● **Problem details**: Look through the listing below and count the lines holding "labels". Reply with the number alone.

● **Dataset**:
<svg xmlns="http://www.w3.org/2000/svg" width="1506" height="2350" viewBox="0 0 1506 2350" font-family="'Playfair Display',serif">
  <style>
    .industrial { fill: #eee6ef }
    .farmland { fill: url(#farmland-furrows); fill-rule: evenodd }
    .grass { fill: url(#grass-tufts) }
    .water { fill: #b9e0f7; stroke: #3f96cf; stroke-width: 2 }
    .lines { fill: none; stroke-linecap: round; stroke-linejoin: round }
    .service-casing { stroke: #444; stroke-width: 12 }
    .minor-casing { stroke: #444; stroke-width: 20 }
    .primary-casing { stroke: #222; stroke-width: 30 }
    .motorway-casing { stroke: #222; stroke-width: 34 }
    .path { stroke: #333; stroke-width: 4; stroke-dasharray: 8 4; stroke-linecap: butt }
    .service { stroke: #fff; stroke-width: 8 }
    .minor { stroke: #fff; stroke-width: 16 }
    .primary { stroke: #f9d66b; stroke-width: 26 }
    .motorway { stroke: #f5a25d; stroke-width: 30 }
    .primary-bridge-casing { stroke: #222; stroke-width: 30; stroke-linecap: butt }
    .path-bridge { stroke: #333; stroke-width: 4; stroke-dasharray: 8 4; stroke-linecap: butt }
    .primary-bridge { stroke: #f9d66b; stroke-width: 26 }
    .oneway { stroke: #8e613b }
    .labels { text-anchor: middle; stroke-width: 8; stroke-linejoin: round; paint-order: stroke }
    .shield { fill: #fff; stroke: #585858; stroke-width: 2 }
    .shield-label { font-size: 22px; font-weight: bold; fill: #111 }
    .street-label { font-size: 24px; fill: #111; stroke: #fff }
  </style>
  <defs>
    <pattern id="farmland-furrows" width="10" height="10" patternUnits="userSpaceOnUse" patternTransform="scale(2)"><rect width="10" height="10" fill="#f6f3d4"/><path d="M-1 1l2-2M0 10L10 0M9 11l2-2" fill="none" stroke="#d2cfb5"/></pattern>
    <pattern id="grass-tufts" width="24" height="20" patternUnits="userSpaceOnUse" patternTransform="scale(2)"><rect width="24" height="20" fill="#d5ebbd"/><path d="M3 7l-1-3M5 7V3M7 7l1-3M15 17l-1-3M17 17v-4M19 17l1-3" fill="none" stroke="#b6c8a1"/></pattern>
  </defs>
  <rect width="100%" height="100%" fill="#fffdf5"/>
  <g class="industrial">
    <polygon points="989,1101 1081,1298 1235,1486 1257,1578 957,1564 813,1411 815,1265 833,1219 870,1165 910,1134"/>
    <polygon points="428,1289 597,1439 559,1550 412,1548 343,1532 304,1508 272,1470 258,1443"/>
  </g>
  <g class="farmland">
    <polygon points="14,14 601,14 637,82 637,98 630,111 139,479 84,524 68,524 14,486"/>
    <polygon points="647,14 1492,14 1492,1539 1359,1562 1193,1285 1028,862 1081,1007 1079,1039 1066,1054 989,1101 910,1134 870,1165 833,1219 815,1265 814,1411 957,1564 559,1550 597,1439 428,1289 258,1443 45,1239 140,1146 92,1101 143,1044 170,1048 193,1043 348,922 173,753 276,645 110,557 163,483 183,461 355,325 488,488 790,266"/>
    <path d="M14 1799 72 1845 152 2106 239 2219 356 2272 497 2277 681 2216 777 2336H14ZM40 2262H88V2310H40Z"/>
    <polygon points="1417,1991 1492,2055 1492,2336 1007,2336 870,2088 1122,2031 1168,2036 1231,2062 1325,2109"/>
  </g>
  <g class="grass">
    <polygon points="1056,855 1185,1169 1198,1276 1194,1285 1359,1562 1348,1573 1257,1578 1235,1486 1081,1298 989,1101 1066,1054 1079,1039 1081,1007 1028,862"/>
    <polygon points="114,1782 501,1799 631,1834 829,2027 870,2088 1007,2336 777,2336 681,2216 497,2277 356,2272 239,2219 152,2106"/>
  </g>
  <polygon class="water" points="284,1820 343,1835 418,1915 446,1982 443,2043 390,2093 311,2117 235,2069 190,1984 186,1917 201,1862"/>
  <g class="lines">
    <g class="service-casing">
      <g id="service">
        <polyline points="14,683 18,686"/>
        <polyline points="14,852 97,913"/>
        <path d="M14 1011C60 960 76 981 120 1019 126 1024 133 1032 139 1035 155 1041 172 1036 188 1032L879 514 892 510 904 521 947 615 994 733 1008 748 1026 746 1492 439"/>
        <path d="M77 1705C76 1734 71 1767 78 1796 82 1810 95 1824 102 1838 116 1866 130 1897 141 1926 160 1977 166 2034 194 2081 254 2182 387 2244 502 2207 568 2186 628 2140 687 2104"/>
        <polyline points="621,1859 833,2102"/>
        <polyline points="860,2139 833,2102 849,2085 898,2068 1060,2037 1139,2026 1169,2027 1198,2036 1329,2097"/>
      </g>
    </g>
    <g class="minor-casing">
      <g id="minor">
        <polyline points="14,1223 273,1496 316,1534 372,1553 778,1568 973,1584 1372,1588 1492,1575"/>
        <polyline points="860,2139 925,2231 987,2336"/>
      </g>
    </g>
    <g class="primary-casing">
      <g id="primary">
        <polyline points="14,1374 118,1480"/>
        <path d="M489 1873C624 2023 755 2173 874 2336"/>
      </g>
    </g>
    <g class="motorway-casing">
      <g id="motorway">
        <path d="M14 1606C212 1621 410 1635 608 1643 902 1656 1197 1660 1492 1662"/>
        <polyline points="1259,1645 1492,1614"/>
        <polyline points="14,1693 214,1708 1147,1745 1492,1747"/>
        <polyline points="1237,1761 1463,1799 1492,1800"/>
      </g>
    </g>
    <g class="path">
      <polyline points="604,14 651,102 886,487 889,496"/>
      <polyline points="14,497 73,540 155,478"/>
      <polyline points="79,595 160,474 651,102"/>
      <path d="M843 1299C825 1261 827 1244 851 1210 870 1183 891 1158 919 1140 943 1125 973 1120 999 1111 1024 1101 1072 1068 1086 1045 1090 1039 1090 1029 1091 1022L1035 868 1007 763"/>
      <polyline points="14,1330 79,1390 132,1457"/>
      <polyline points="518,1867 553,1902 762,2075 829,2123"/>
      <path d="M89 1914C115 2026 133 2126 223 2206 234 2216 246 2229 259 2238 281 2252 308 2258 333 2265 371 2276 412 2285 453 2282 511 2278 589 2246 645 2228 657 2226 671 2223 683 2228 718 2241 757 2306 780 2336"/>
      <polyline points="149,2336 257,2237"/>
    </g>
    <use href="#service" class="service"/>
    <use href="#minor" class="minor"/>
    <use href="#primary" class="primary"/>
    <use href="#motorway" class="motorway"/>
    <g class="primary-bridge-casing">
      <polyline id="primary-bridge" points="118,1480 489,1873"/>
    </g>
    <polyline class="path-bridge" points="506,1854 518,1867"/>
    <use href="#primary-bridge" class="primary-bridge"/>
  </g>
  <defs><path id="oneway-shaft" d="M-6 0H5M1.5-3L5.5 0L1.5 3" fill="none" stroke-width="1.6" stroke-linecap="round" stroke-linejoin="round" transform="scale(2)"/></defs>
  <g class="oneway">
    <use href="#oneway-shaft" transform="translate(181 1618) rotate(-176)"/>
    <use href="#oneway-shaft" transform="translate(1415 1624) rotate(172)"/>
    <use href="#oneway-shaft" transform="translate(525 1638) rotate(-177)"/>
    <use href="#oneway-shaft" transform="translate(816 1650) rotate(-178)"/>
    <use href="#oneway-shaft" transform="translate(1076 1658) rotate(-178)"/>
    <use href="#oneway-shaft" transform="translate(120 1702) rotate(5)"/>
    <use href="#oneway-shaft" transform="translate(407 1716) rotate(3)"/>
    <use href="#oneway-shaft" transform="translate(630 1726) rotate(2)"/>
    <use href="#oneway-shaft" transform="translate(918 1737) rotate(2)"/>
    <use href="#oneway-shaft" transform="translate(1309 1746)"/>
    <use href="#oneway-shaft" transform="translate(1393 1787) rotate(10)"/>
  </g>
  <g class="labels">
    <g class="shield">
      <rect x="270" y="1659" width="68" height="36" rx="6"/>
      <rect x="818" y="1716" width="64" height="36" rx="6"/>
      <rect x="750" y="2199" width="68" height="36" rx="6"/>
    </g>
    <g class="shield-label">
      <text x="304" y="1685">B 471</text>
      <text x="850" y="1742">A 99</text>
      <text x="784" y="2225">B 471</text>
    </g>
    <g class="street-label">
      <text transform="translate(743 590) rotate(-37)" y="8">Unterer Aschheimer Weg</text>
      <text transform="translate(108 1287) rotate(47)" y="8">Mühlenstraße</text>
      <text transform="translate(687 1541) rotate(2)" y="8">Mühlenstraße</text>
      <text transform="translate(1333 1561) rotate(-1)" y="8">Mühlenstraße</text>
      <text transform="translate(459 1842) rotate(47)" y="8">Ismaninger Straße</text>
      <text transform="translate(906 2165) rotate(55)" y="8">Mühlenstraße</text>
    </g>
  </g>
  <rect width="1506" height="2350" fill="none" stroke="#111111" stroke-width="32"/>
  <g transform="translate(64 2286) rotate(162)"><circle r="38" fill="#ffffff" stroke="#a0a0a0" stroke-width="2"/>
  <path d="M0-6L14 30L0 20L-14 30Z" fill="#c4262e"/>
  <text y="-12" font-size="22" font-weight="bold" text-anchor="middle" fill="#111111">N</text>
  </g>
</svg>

● **Result**: 2